SMS Service Outage
Incident Report for QLess
Postmortem

What happened

On Friday, February 26, 2021, one of Twilio's internal services suffered a service disruption that impacted a broad set of Twilio products from 5:00am PST to 7:30am PST — a total duration of 2.5 hours, which far exceeds our targets for diagnosis and correction.

During the impact period, customers experienced increased latency, errors from our API, inaccessible web interfaces, and/or undelivered messages. Impacted products included SMS, Flex, Console, and others. Although the service disruption was detected and our on-call engineering team was notified within 1 minute, our Status Page did not update for 25 minutes which led to further customer uncertainty.

Root cause

The root cause of the service disruption was when a critical service that manages feature-enablement for many Twilio products became overloaded. Multiple Twilio products that rely on this feature-enablement service did not handle its failure gracefully and began to fail themselves, manifesting as customer-facing API errors and increased latency.

Resolution

To resolve the immediate issue, we increased server capacity and added additional caching to reduce the load on the service. This took longer than anticipated because our standard procedure for bringing additional capacity online didn’t fully take into account the ongoing load that occurred as other services continuously retried their failed requests.

These changes will remain in place to prevent reoccurrence while we deploy additional and permanent protections and process improvements.

Our path forward 

During our review of this disruption, we identified several improvements that will prevent the recurrence of this specific issue in the future. We will be making the following changes:

  • Reconfiguring the service with more aggressive auto-scaling behavior to better handle traffic spikes.
  • Removing this service from critical paths and making client-side caching the default behavior to prevent service unavailability.
  • Reducing the service’s request timeout and refactor the service’s API to increase scalability.
  • Reconfiguring the service’s failover mechanism to increase resilience in events of failures.
  • Refactoring the server’s approach to caching to decrease workloads.

We are also reviewing our tooling and procedures for communicating with customers during disruptions, including via our status.twilio.com page, to ensure you have accurate and up-to-date information.

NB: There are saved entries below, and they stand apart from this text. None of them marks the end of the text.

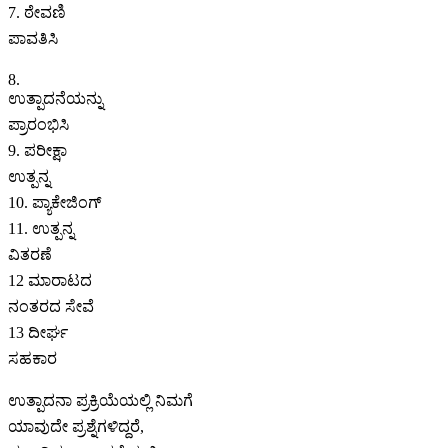
7. ಠೇವಣಿ
ಪಾವತಿಸಿ
8.
ಉತ್ಪಾದನೆಯನ್ನು
ಪ್ರಾರಂಭಿಸಿ
9. ಪರೀಕ್ಷಾ
ಉತ್ಪನ್ನ
10. ಪ್ಯಾಕೇಜಿಂಗ್
11. ಉತ್ಪನ್ನ
ವಿತರಣೆ
12 ಮಾರಾಟದ
ನಂತರದ ಸೇವೆ
13 ದೀರ್ಘ
ಸಹಕಾರ
ಉತ್ಪಾದನಾ ಪ್ರಕ್ರಿಯೆಯಲ್ಲಿ ನಿಮಗೆ
ಯಾವುದೇ ಪ್ರಶ್ನೆಗಳಿದ್ದರೆ,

Our post-incident review process remains at a relatively early stage. To prevent similar issues with other services, we are taking the following steps across our engineering organization:

  • Conducting an audit of our codebase to identify services with similar risk characteristics and remediate as appropriate.
  • Instituting common architecture best practices for client services to degrade more gracefully.
  • Improving our deployment tooling and on-call runbooks to better manage server fleet capacity across all our services, eliminating manual steps and shortening future time-to-recovery.

Further action items will be identified and shared with you as this process progresses.

Posted Mar 03, 2021 - 12:19 PST

Resolved
QLess SMS notification service restored.
Posted Feb 26, 2021 - 10:21 PST
Investigating
Our SMS provider is down https://status.twilio.com/
Posted Feb 26, 2021 - 06:43 PST
This incident affected: AU1, CA1, EUR, US, US1, US2, NA1, NA2, NA3, NA4, and NA6.